__DOCUMENT TEXT__
▶

9-3 | Knowledge Games: How Playing Games Can Solve Problems, Create Insight, and Make Change

Book Review

Knowledge Games: How Playing Games Can Solve Problems, Create Insight, and Make Change

Karen Schrier
Baltimore, MD: Johns Hopkins University Press, 2016. Acknowledgments, introduction, notes, and index. 270 pp. $34.95 cloth. ISBN: 9781421419206

by Ian Andrew Johnston and C. Shawn Green

First Paragraph:

Although the term “video games” no doubt still spurs, at least in some individuals, thoughts of “mindless entertainment” that is primarily “for kids,” the current scientific consensus holds that video games, in fact, can be incredibly powerful tools, with a wide range of applications beyond entertainment. Indeed, today there are already video games that train individuals to perform better such difficult and complex jobs such as endoscopic surgery; to rehabilitate medical patients who have visual, cognitive, and motor deficits; to teach children scholastic content; and to spur interest in solving major societal problems. And in retrospect, these various functions may not be surprising. After all, if video game developers could become adept at teaching players to “rescue a princess” or “find a hidden treasure” more effectively, it would stand to reason that they could also become adept at teaching players’ other skills or knowledge.

◀

According to the book review, which press published Knowledge Games? The material is unrelated to the book review.

__DATASET SECTION__
▶

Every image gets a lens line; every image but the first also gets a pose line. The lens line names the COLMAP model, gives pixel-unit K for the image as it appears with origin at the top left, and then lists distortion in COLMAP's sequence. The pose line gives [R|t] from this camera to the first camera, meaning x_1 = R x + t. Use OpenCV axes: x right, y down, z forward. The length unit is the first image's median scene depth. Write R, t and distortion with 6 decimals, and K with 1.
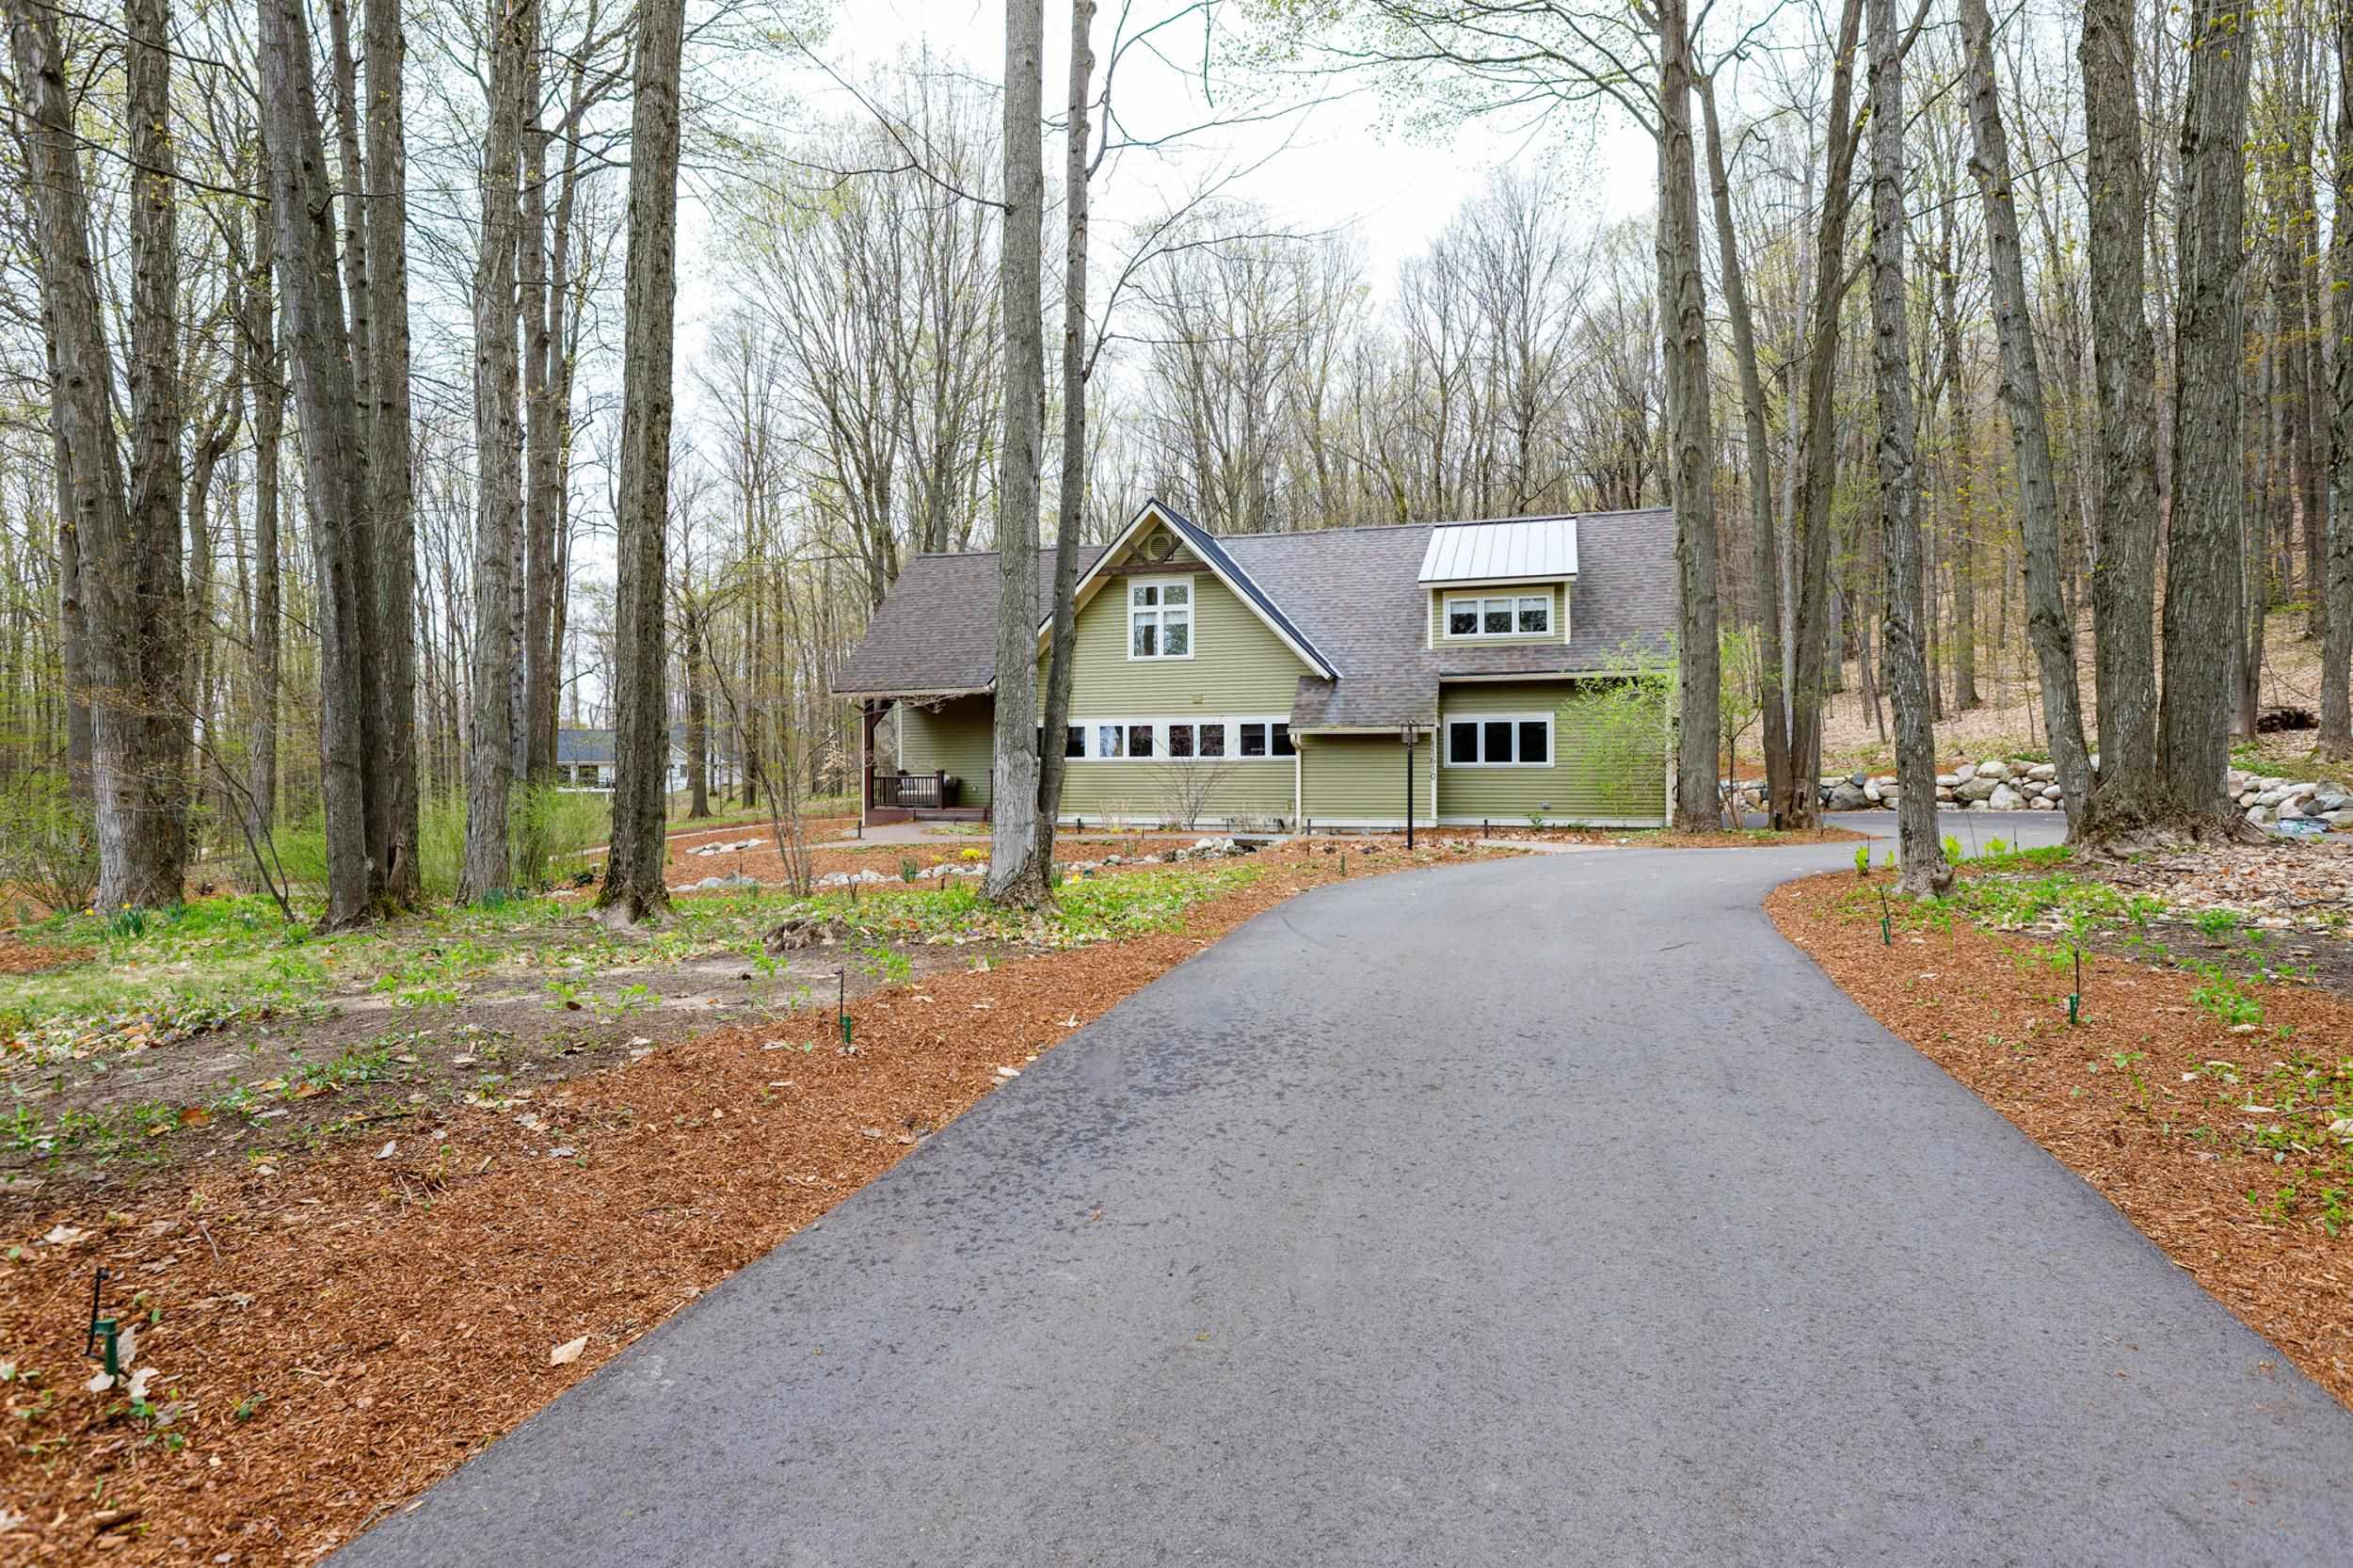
lens RADIAL K [[1288.4, 0, 1176.5], [0, 1288.4, 784.0], [0, 0, 1]] dist [-0.001497, -0.000157]
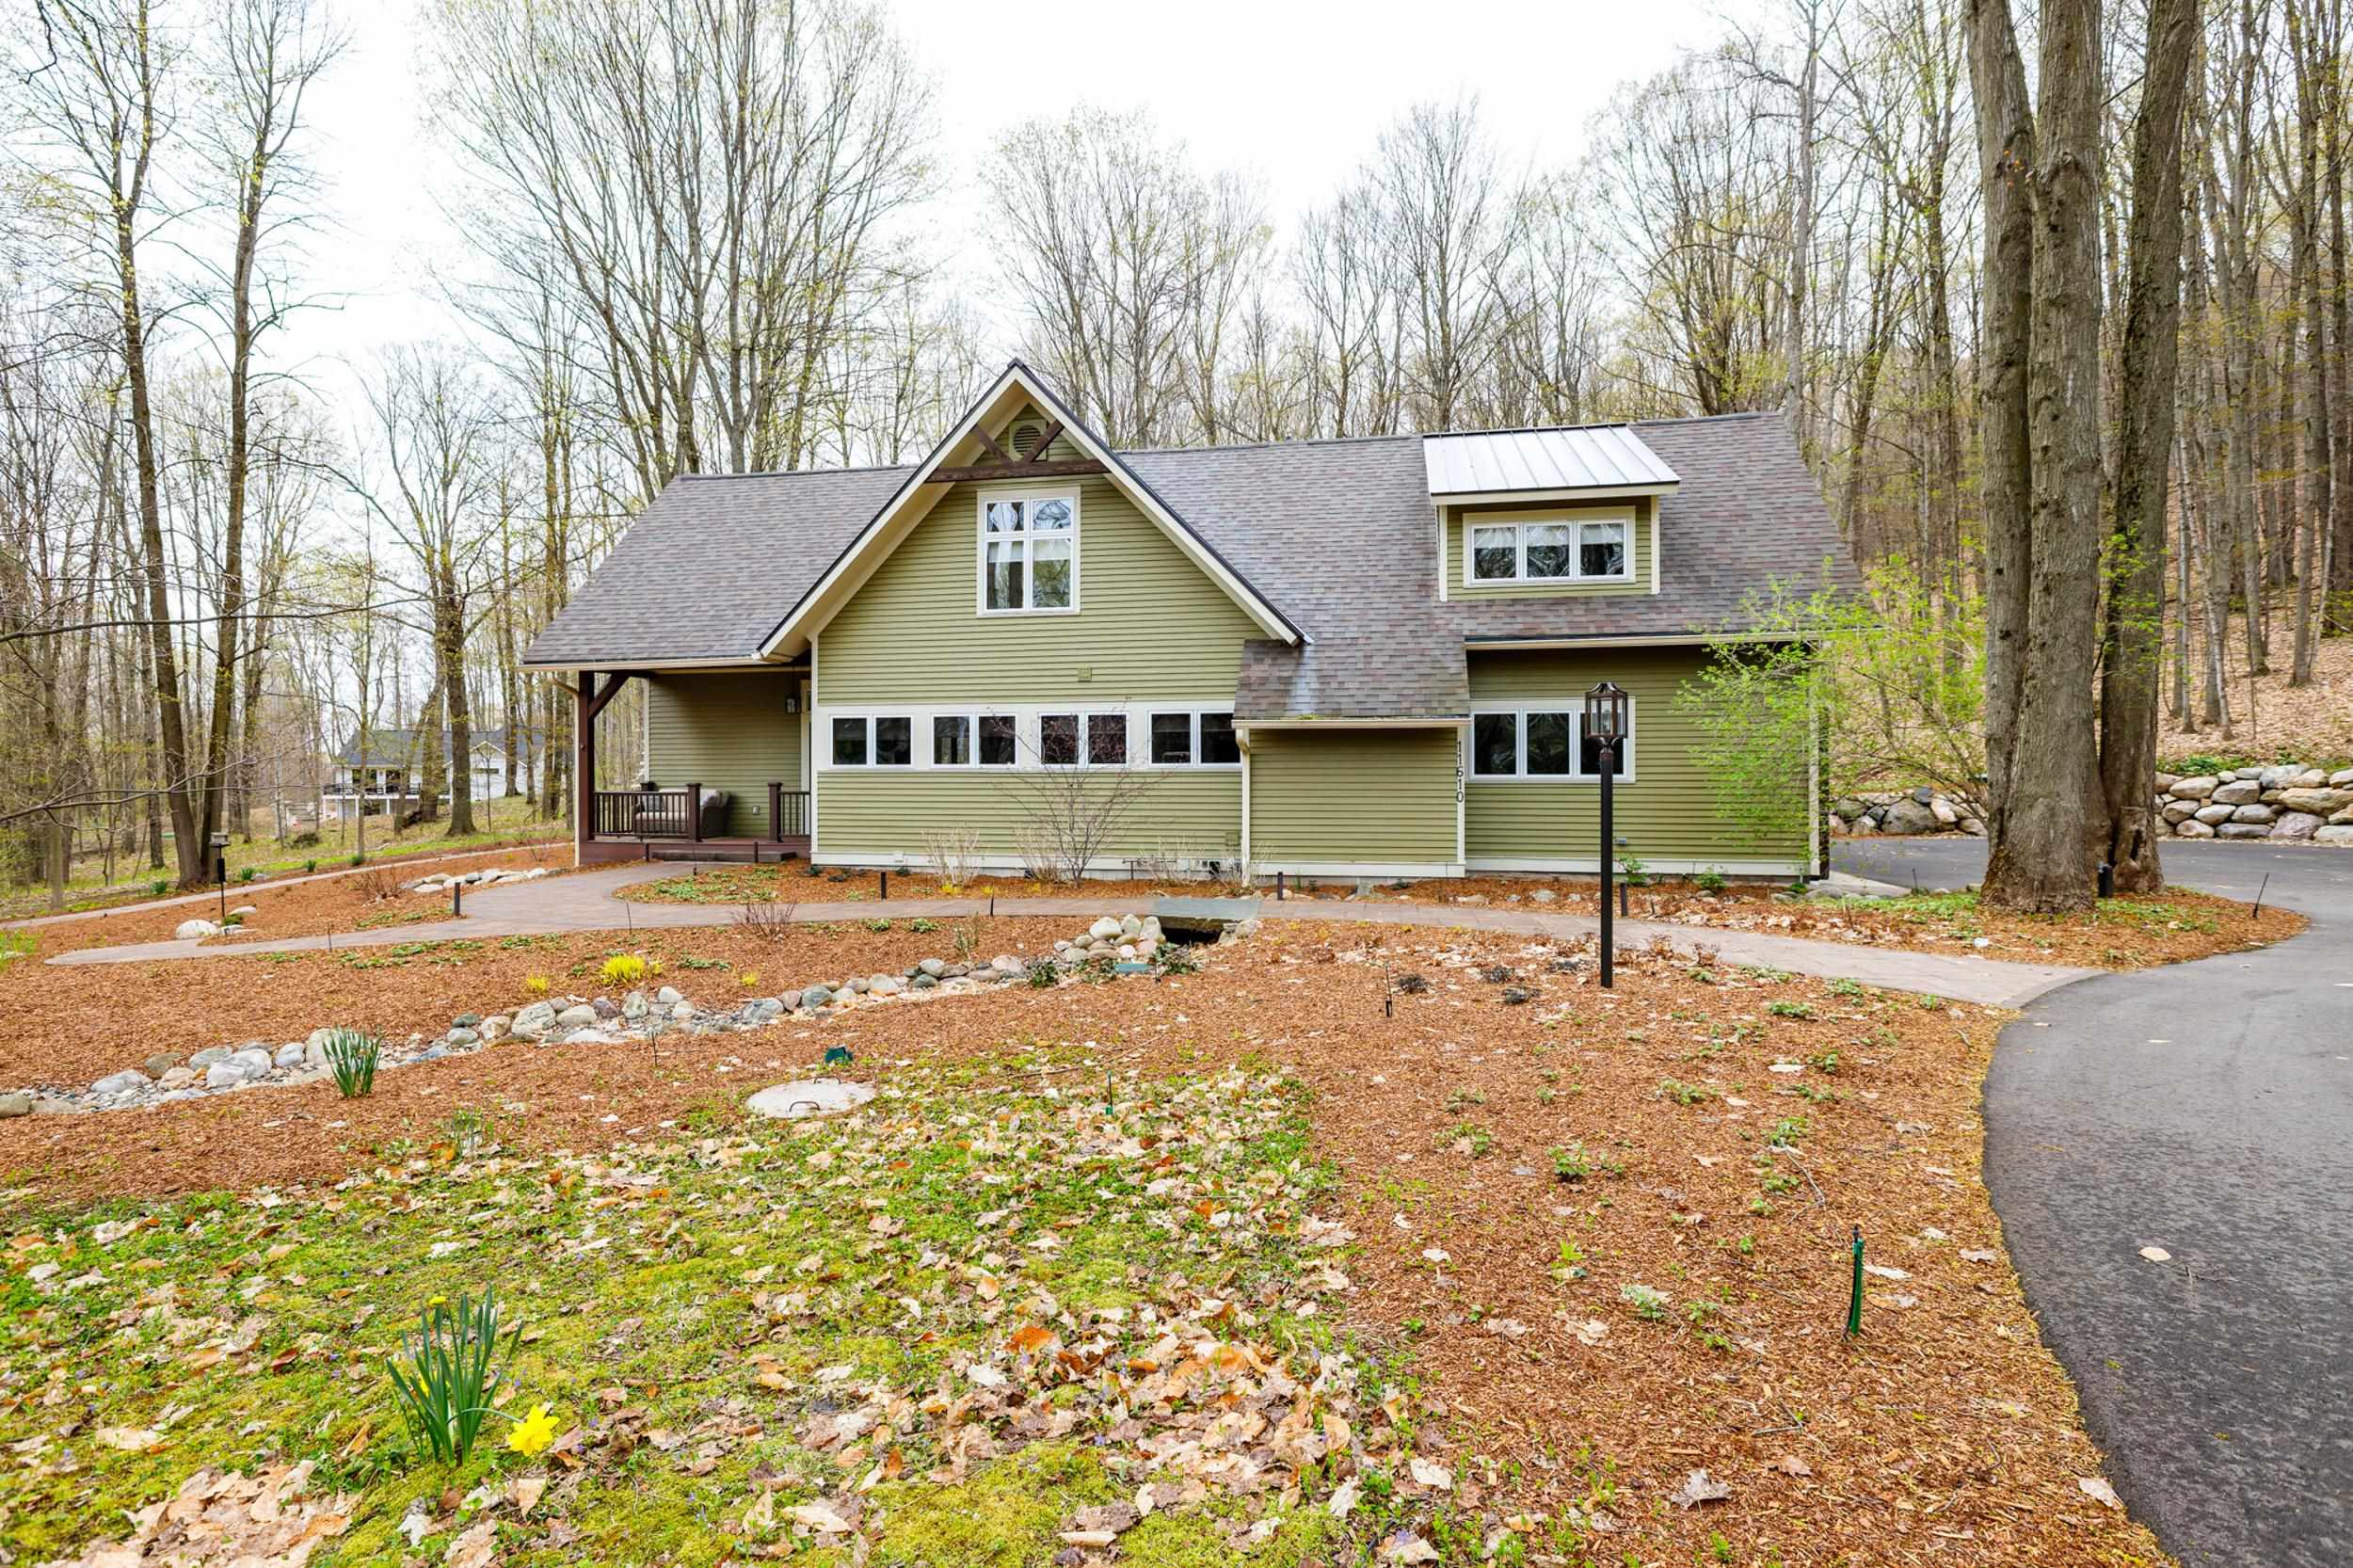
lens RADIAL K [[1111.4, 0, 1176.5], [0, 1111.4, 784.0], [0, 0, 1]] dist [-0.023095, 0.000091]
pose [[0.993488, 0.001411, 0.113924, -0.001779], [-0.001272, 0.999998, -0.001294, -0.010641], [-0.113925, 0.001140, 0.993489, 0.443983]]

◀

__THE ANSWER__
Johns Hopkins University Press